There are things I like about the Opera Browser, and some that I don't (even though I don't mind it as much).
The overall UI of Opera is NOT bad at all. Stop complaining people. Yes, it's different from Safari, so it takes a little getting used to. I used to dislike it, but now I'm more comfortable with it than Safari. Webpage loading, at least for me, is significantly faster on Opera, whether I"m on Wifi or 3G. Being able to search on a page is incredibly useful for me. Furthermore, this post didn't mention it, but the ability to add and edit search engines to the search list is perhaps one of the most useful tools I've used. Instead of going to the Rottentomatoes or IMdB homepage and then searching for a movie, I can do it straight from the start-up page. That easily saves 5-10 seconds, which may not be much, but is still worth it.
As far as the HTML rendering goes, it's not absolutely perfect, but I haven't had any major problems with it other than minor misalignmnets. Then again, I 'm viewing a page on my phone, and I'd rather have speed than a perfectly aligned page (in most scenarios at least).
The only major drawback I've found with the Opera Browser is it's inability to play mp3 files. Whenever I've come across one, it opens up the file through Safari, which is somewhat annoying. Also, I have a safari plugin that lets me download mp3 files, which I can't seem to find a way or workaraound to do in Opera.
Stumbled onto this after safari repeatedly crashed on a specific webpage, and nothing solved the problem. I tried opera and it works, yes the zooming is frustrating, (and the ui too) but it does the job. I think I'll keep both around for now. Still hoping for a firefox mini though.
when this was first released there was a bunch of hype about it. But I honestly don't see the big deal. I've never had problems with safari on my iphone, and tried the opera and it wasn't really anything new or great.
Have you read the review on the iTunes store? There are a lot of happy customers.
On the desktop true, not on the iPhone. Opera is considerably faster than Safari. You should try it before making a statement like this.
Opera displays proper HTML just fine on the iPhone.
well i am a long time opera fan (using it for 6-7 years on the desktop). Nothing ever comes out prefect the first time. I wouldn't be to quick to judge it. I plan on buying an iphone and intend to use opera. Hopefully by then they will have a new version, They are good at what they do. I remember a few months ago they where releasing 4-5 beta builds a week in order to get some new features right for the new windows browser selection screen for europe. From the reviews of opera mini for iphone i gotta say its not there yet but give it time. mark my word.
you forgot to test how good HTML browser it is. What a waste of time.
That's not true, though, since every other 3rd party browser on the iPhone just uses the WebKit API on the phone to render the pages. So, at their heart, they are just Safari with a new wrapper over top them. The engines are the exact same.
“Tastes like freedom” ?Well sure. If to you freedom tastes like dirt. It's a marginal browser at best. I'd use it, IF I HAD NO OTHER ALTERNATIVE. But it does a poor job rendering some pages, the UI is pretty atrocious, and it's crashed on me a couple times already.Yum. Freedom!
Your blind desire to praise Opera here is amazing. It's a fairly terrible browser compared to Safari. In some limited circumstances (such as on an EDGE connection), it going to be faster. Other than that, it has no advantages and plenty of disadvantages. It's nutty to pretend that most people have something to gain from using this.
Your blind desire to praise safari is disturbing. The average user surely prefers faster browsing, proxied browsing for firewalls, and tabs. I'll gladly admit that the scrolling and zooming make it less enjoyable to use, but tgere are still plenty of upsides to opera. Accusing this article of blindly praising opera is frankly, stupid. They've pointed out the pros and cons of both, while you simply accuse with few facts.
NOT the first non-Safari browser by two at lest. PerfectBrowser is an amazing alternative to Safari. And does not have the quirks with WordPress, etc that Opera does.

Supplied material:
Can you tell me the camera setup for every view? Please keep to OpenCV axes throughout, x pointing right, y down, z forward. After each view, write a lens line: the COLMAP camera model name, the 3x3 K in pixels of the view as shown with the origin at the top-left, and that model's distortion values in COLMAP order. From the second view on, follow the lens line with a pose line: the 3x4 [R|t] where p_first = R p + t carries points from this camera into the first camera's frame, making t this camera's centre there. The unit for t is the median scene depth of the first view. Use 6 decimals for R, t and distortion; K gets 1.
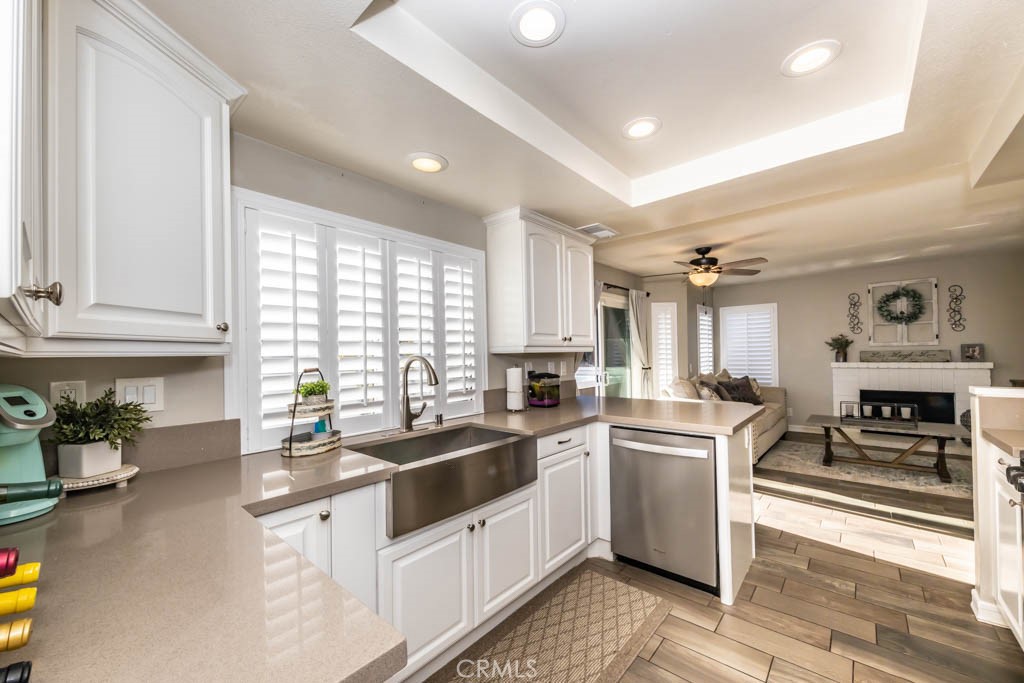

Task requirements:
1. List every web browser named in the comments on the Opera browser.
2. Reproduce the comments on the Opera browser from "Your blind desire to praise Opera" down to "from using this.".
3. Answer these questions from the comments on the Opera browser:
(a) How much time does searching straight from the start-up page save, according to the first commenter?
(b) For how many years has the long-time Opera fan used it on the desktop?
(c) What happens when Opera comes across an mp3 file?

Set of answers:
1. Opera (also called Opera Mini), Safari, Firefox mini, PerfectBrowser

2.
Your blind desire to praise Opera here is amazing. It's a fairly terrible browser compared to Safari. In some limited circumstances (such as on an EDGE connection), it going to be faster. Other than that, it has no advantages and plenty of disadvantages. It's nutty to pretend that most people have something to gain from using this.

3.
(a) 5-10 seconds
(b) 6-7 years
(c) It opens the file through Safari.